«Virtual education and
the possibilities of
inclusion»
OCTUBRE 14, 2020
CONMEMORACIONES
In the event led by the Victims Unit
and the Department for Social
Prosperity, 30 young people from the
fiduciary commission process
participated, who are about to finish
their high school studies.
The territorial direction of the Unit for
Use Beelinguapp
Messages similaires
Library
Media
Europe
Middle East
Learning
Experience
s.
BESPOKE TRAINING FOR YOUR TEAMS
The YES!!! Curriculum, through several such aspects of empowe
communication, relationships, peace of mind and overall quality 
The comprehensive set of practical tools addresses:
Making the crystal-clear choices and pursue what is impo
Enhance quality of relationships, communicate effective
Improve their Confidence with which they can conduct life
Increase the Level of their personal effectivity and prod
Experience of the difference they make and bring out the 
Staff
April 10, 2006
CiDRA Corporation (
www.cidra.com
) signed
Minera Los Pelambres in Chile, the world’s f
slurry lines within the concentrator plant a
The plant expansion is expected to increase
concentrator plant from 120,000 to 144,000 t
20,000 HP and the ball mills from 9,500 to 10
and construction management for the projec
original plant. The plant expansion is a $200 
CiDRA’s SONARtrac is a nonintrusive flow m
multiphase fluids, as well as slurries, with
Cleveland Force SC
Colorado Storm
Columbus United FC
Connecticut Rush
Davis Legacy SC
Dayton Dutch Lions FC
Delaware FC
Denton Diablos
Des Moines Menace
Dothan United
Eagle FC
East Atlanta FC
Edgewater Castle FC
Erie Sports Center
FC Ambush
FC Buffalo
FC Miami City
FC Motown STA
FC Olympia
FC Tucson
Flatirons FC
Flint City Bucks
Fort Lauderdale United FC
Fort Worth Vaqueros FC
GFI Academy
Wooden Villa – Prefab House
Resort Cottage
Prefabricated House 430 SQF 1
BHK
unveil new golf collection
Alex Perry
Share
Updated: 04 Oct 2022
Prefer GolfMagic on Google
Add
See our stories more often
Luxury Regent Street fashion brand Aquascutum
┄┄┄┄┄┄
WHAT IS NEEDED: Reproduce exactly the lines above from the line with "fiduciary commission process" to the line with "The YES!!! Curriculum, through", including both, and add nothing.

OUTPUT OF THE EXERCISE:
fiduciary commission process
participated, who are about to finish
their high school studies.
The territorial direction of the Unit for
Use Beelinguapp
Messages similaires
Library
Media
Europe
Middle East
Learning
Experience
s.
BESPOKE TRAINING FOR YOUR TEAMS
The YES!!! Curriculum, through several such aspects of empowe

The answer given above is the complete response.